Attorney Stephen Binhak listened to Tripp's tapes and summed it up for the other attorneys:

        "Listen to this. . . . We're up to four counts of obstruction of justice,
        maybe conspiracy." . . . Tripp was a witness once-removed; Lewinsky
        was a participant with a direct tie to the White House. Not only had
        the President told her to deny everything, she told Tripp, he planned
        to do the same under oath. . . .
        (Lewinsky) left no doubt how closely (Vernon) Jordan's job-hunting
        help was tied to her silence. . . .
        Before signing the affidavit, she wanted a job offer. . . . "I'm not
        signing it until I have something."

The attorneys concluded, "Paula Jones had the right to have the merits of her claim weighed by a judge or jury, not by the man she accused in her lawsuit. 'The lowliest person in the country can sue the most exalted and get a fair day in court,' said Binhak."

The Independent Counsel, himself, Ken Starr, informed his staff that President Clinton intended to oppose the investigation of his actions by invoking executive privilege. Starr "consulted with Sam Dash, the old Watergate hand, who agreed that if Clinton invoked  executive privilege, he would be abusing the Constituion to save his own skin."

Starr posed the question rhetorically to the other attorneys in the Independent Counsel's office, that I pose repeatedly in this essay, "This is now a monarchy? The king is the state? This cannot be." It is the point I make about men with monarchical tendencies taking advantage of women who are in a subordinate position to them.

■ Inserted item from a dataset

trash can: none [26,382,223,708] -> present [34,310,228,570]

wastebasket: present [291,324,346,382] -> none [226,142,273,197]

But Starr did not understand that he and Clinton, both residents of Arkansas, were proxies in a much larger battle, waged by the opposing sides of the American political culture. Their mutual antipathy dwarfed the practical issues of the case. The Clinton case defines the watershed better than anything Bishop Pike. For one thing, it was a lot nastier.

Ronald Brownstein, the typical Clinton courtier, stood behind the President. He writes in his book The Second Civil War, "(T)he scandal that surrounded Clinton's affair with Monica Lewinsky was not a contributor to, but an outgrowth of, the polarized atmosphere." Brownstein just ignores the legal issues Clinton faced. The behavior of Starr, the actions of Tripp, and the litigation lodged by Paula Jones—"All of these swirling circles testified to the depth of conservative antipathy toward Clinton."

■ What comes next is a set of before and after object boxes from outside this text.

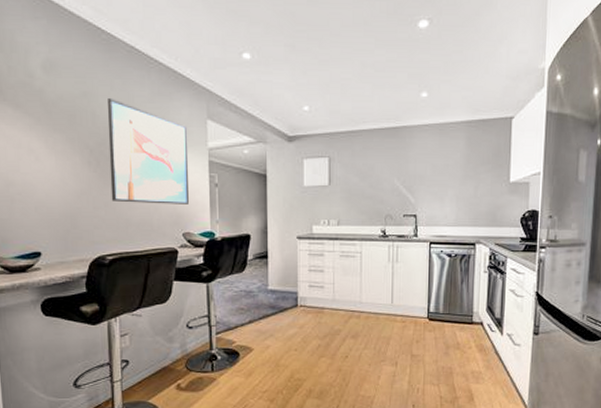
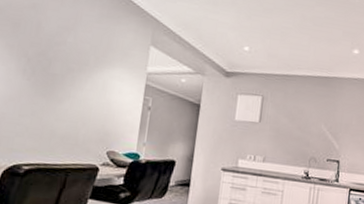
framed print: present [107,97,189,204] -> none [39,12,130,124]

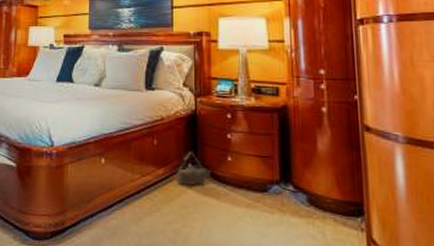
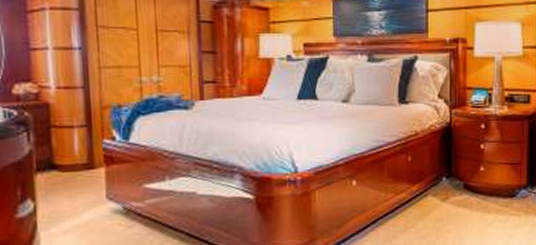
bag: present [176,152,208,186] -> none [430,165,461,199]

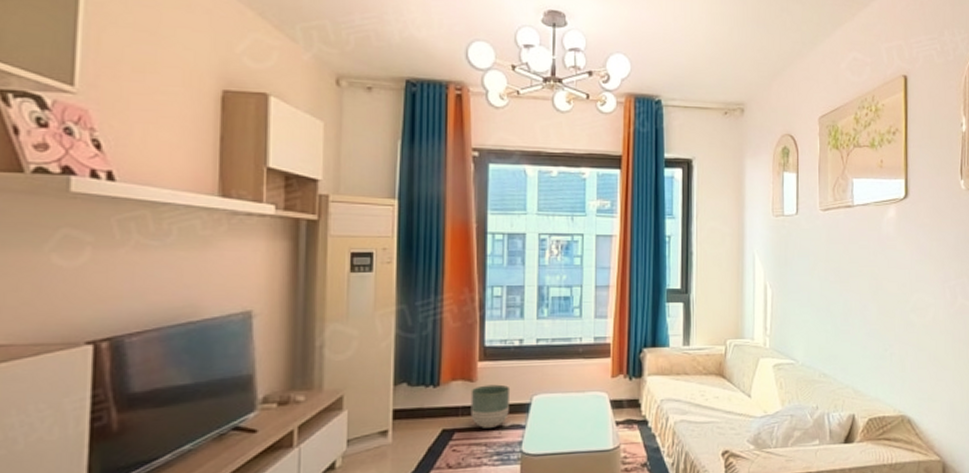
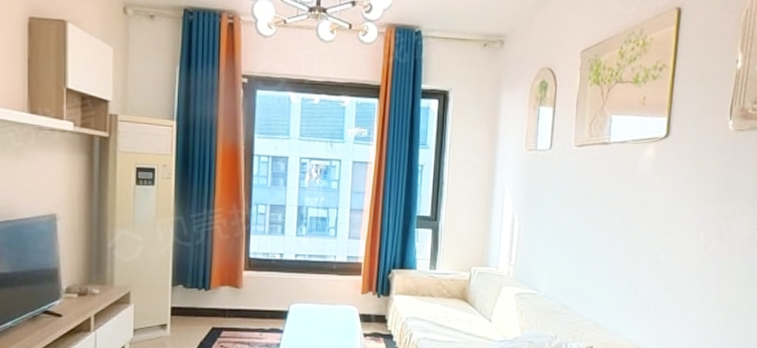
planter: present [470,384,511,428] -> none [236,292,271,330]

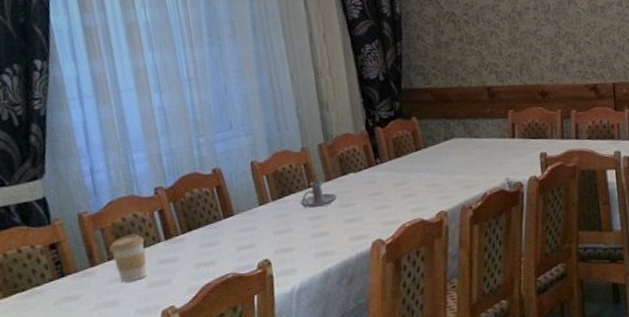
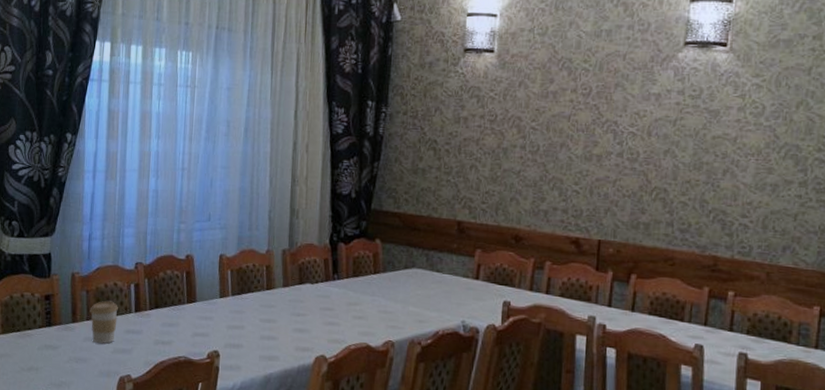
candle holder: present [299,181,337,208] -> none [255,284,291,312]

Brownstein writes about other Democrats angry at Starr. Joan Blades and Wes Boyd, for example, started MoveOn.org to protest the attention paid to President Clinton's sex life, which they saw as politically motivated. Likewise, Markos Moulitas started the Daily Kos for much the same reason. Both groups focused almost entirely on the sexual testimony and imputed a squeamish moralism as a motive to Starr and the OIC attorneys.

Television comedy made light of the situation, such as John Goodman's hilarious impersonation of Linda Tripp on Saturday Night Live and James Carville's scandalous comment about Paula Jones's "trailer-park" mentality. Hell, it takes one to know one. Carville's behavior personifies that trailor-park mentality better than Jones's. It reminds me again of Henry II's disdainful attitude toward the peasants in his own kingdom.

Carville and Goodman's behavior did not help the "polarized atmosphere" either, did it? Each side blames the other, and the accusations get shriller. We've heard it all before. Why not do something pro-active, for a change, and divide the country?

It should concern Republican voters and Republican politicians, even if the experience seems like business-as-usual for the Democrats. If we want a nation with a prevailing rule of law to govern the behavior of its citizens, then everyone has has to have his day in court—from the lowly Paula Jones to the President of the United States.

Curiously, James MacGregor Burns asks in his book The Democrats Must Lead, "What does it take to lead? . . . Above all, moral purpose and conviction." If the Democrats had their own country, they would not need to defend a leader who has let them down, or worry about the Republicans trying to undermine their leadership—making them hostages to political disunity.